Task instructions: Give again the entries below exactly, beginning at the first line and ending at the line with "index tip: (288, 163)".

##### Exercise data #####

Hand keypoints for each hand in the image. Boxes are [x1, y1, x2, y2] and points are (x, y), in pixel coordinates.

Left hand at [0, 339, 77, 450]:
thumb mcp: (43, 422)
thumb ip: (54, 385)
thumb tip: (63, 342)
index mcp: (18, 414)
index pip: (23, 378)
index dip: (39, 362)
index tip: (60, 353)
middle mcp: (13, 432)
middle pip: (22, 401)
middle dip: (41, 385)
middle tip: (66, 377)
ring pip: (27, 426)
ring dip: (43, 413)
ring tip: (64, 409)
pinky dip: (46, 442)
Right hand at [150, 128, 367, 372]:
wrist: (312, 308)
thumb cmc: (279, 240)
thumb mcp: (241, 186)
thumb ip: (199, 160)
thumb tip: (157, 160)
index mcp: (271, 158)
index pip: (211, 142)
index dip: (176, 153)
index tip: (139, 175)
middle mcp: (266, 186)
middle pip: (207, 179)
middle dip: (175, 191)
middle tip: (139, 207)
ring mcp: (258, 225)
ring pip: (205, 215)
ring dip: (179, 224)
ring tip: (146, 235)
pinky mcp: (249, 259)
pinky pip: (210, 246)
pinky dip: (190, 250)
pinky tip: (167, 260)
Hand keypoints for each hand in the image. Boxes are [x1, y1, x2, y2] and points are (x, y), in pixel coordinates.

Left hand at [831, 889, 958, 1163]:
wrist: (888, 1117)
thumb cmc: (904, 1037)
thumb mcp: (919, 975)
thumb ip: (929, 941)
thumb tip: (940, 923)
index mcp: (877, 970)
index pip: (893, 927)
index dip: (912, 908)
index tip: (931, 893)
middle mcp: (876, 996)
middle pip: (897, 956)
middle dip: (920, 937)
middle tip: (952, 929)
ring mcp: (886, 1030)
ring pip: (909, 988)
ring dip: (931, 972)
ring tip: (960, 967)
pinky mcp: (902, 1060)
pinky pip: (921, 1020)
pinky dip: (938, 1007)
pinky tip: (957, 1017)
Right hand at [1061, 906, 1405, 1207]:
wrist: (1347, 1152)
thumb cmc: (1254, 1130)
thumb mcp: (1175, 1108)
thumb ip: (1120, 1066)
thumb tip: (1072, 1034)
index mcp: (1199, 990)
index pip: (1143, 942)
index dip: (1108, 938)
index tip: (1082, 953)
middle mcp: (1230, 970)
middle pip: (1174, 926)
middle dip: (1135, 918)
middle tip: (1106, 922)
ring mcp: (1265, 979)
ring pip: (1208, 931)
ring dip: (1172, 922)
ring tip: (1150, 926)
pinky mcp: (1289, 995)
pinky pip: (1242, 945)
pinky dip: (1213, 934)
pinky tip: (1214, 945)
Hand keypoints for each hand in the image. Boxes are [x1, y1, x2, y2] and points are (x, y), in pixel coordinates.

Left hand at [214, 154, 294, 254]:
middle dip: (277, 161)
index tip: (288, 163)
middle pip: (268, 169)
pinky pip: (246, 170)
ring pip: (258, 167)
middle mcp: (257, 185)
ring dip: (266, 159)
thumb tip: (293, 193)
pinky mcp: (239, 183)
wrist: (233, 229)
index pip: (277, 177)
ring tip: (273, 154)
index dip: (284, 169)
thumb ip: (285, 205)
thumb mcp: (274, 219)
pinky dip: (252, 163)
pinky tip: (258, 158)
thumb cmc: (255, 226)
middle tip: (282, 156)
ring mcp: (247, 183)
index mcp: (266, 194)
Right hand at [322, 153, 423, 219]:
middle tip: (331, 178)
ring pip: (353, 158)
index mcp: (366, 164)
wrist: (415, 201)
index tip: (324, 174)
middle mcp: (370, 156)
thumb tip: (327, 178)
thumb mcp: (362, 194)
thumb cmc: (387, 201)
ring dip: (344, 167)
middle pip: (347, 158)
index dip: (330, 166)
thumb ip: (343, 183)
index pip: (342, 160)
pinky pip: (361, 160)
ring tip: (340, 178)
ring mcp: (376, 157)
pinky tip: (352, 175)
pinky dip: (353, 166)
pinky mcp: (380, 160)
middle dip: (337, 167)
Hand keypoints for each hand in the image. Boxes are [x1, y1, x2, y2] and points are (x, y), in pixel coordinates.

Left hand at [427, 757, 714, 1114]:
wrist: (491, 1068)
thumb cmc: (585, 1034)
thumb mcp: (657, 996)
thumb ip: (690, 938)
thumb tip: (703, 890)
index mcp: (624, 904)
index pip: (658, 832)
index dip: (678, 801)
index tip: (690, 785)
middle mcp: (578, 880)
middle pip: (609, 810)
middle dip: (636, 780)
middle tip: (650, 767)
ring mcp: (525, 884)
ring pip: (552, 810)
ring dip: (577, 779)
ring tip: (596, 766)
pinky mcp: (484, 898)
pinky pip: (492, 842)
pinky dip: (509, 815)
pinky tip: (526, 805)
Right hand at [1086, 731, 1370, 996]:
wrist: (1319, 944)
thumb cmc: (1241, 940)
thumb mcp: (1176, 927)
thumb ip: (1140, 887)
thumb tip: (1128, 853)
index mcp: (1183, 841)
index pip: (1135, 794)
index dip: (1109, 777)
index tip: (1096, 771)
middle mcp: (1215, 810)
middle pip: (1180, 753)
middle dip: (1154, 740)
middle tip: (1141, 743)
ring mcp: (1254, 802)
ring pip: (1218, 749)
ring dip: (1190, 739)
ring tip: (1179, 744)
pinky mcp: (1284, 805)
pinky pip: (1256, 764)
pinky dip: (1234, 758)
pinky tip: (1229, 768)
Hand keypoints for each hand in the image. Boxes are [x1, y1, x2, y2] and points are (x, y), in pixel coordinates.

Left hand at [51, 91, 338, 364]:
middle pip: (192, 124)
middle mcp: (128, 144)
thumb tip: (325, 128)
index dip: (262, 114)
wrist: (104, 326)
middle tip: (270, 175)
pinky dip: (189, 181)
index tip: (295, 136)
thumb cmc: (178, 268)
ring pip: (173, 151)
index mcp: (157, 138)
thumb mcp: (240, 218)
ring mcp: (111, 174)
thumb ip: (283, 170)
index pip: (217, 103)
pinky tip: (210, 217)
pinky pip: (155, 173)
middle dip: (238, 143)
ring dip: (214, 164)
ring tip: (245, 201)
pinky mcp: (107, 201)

#####

Reply to the task:
Hand keypoints for each hand in the image. Boxes are [x1, y1, x2, y2] and points are (x, y), in pixel coordinates.

Left hand at [0, 339, 77, 450]:
thumb mcp: (43, 422)
thumb ip: (54, 385)
thumb tip: (63, 342)
index mcp: (18, 414)
index pip: (23, 378)
index dip: (39, 362)
index tip: (60, 353)
middle mcp: (13, 432)
middle pip: (22, 401)
middle dip: (41, 385)
middle tip: (66, 377)
ring pip: (27, 426)
ring dip: (43, 413)
ring tip: (64, 409)
pinky dip: (46, 442)
Right hand at [150, 128, 367, 372]:
wrist: (312, 308)
thumb cmc: (279, 240)
thumb mcp: (241, 186)
thumb ip: (199, 160)
thumb tip: (157, 160)
index mcp: (271, 158)
index pip: (211, 142)
index dip: (176, 153)
index tip: (139, 175)
middle mcp: (266, 186)
middle pip: (207, 179)
middle dip: (175, 191)
middle tip: (139, 207)
ring mcp: (258, 225)
ring pip: (205, 215)
ring dip: (179, 224)
ring tip: (146, 235)
pinky mcp: (249, 259)
pinky pip: (210, 246)
pinky dip: (190, 250)
pinky tip: (167, 260)
Hand keypoints for each hand in the image. Boxes are [x1, y1, x2, y2] and points are (x, y), in pixel coordinates.

Left hand at [831, 889, 958, 1163]:
wrist: (888, 1117)
thumb cmc: (904, 1037)
thumb mcp: (919, 975)
thumb ip: (929, 941)
thumb tip: (940, 923)
index mcp: (877, 970)
index pip: (893, 927)
index dip: (912, 908)
index tip: (931, 893)
middle mcp: (876, 996)
middle pip: (897, 956)
middle dip: (920, 937)
middle tip: (952, 929)
ring mcp: (886, 1030)
ring pip: (909, 988)
ring dip: (931, 972)
ring tip: (960, 967)
pinky mcp: (902, 1060)
pinky pip: (921, 1020)
pinky dip: (938, 1007)
pinky tip: (957, 1017)
Right hand at [1061, 906, 1405, 1207]:
wrist: (1347, 1152)
thumb cmc: (1254, 1130)
thumb mcp: (1175, 1108)
thumb ip: (1120, 1066)
thumb tip: (1072, 1034)
index mcp: (1199, 990)
index pip: (1143, 942)
index dip: (1108, 938)
index tip: (1082, 953)
middle mcp: (1230, 970)
middle pip: (1174, 926)
middle dip: (1135, 918)
middle tip: (1106, 922)
ring mcp: (1265, 979)
ring pip: (1208, 931)
ring dip: (1172, 922)
ring tip: (1150, 926)
pinky mcp: (1289, 995)
pinky pip: (1242, 945)
pinky dip: (1213, 934)
pinky tip: (1214, 945)
Hand keypoints for each hand in the image. Boxes are [x1, y1, x2, y2] and points are (x, y), in pixel coordinates.

Left hand at [214, 154, 294, 254]:
middle dip: (277, 161)
index tip: (288, 163)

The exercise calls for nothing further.